Lundquist yanked off his autopsy gown, revealing shoulders bulky with muscle. It was all those hours in the gym, pumping and sweating. He had restless energy and he was showing it now. Always on to bigger and better things, that was Lundquist. Katzka still had to work on him, and the lesson today ought to be the fallibility of first impressions — not an easy thing to get across to a young cop who had all that confidence, all those good looks. That and a full head of hair.

Rowbotham continued with the disembowelment. He cut free the intestines, pulling out what seemed like endless loops of bowel. The liver, pancreas, and stomach were removed in a single mass. Finally the kidneys and bladder were dissected out and dropped in that squeaky scale. Another weight was called out, recorded. A few more mutterings into the tape recorder. What was left was a gaping cavity.

Now Rowbotham circled around to the corpse's head. He made an incision behind one ear and cut straight across the back of the scalp. He peeled the scalp forward in one flap, doubling it over the face. Then he peeled the other flap back over the neck, exposing the base of the skull. He picked up the oscillating saw. His expression twisted into a grimace as the bone dust began to fly. No one was talking at this point. The saw was too noisy, and the procedure had turned sickening. Cutting into a chest and abdomen, though grotesque, was somehow impersonal. Like butchering a cow. But peeling a man's scalp over his face was mutilating the most human, the most personal aspect of a corpse.
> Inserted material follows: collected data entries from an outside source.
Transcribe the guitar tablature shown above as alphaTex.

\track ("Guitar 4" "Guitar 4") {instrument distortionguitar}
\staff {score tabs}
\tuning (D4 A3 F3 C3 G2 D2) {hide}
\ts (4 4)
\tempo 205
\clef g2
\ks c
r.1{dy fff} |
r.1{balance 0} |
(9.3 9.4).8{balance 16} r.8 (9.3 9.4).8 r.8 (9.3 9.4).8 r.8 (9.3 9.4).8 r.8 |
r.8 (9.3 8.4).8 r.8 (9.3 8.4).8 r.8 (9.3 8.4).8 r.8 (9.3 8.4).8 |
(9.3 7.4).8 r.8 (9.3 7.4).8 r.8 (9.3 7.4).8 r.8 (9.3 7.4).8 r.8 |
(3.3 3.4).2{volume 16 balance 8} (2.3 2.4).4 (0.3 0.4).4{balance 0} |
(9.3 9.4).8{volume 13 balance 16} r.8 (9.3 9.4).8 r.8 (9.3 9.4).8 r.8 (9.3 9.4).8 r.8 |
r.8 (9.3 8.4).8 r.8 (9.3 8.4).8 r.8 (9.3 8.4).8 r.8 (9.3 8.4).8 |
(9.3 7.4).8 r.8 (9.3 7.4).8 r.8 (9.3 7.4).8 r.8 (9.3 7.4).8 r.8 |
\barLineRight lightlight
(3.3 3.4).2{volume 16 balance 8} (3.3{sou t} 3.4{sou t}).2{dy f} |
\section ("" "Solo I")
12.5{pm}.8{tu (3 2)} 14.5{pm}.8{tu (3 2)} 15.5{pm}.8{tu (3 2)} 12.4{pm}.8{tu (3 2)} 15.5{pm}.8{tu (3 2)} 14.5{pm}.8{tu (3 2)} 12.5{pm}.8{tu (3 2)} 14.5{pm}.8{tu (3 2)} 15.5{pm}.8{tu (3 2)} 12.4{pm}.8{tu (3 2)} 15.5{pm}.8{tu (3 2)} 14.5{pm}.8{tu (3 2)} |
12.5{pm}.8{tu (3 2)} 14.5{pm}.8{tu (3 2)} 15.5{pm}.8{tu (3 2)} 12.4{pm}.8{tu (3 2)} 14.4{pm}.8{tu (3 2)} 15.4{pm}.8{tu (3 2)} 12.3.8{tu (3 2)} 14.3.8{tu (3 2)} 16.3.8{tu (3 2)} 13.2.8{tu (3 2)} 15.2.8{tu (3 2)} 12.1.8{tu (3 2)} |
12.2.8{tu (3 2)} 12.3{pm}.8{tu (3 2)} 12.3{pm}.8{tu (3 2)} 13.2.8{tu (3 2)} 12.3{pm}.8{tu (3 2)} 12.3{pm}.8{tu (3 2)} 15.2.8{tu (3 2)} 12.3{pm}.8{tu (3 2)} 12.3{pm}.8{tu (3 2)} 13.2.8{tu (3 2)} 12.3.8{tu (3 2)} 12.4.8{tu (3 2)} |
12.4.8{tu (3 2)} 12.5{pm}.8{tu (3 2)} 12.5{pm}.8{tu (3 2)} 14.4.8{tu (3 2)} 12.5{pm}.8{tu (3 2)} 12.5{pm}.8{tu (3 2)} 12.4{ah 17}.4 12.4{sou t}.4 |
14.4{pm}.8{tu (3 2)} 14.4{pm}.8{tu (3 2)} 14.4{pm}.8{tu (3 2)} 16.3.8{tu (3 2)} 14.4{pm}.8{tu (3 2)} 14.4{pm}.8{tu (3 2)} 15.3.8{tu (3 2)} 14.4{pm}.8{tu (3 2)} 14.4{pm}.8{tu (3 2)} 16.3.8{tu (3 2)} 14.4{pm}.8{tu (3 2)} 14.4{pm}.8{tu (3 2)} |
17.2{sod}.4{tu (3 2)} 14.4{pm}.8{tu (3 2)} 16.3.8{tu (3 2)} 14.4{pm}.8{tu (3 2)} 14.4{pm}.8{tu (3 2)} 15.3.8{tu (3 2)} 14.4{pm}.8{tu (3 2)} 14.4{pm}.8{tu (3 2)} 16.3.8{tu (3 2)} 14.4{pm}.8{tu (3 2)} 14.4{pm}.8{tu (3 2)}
Lundquist, looking a little green, suddenly sat down in a chair by the sink and dropped his head in his hands. Many a cop had made use of that particular chair.

Rowbotham put down the saw and removed the skull cap. Now he freed up the brain for removal. He cut the optic nerves and severed the blood vessels and spinal cord. Then, gingerly, he lifted the brain out in one quivering mass. "Nothing unusual," he said, and slid it into a pail of formalin.

"Now we get down to the nitty gritty. The neck."

Everything that had come before this was merely preliminary to this stage. The removal of viscera and brain had allowed drainage of fluids out the cranial and chest cavities. The neck dissection could proceed with a minimum of obscuring blood and fluids.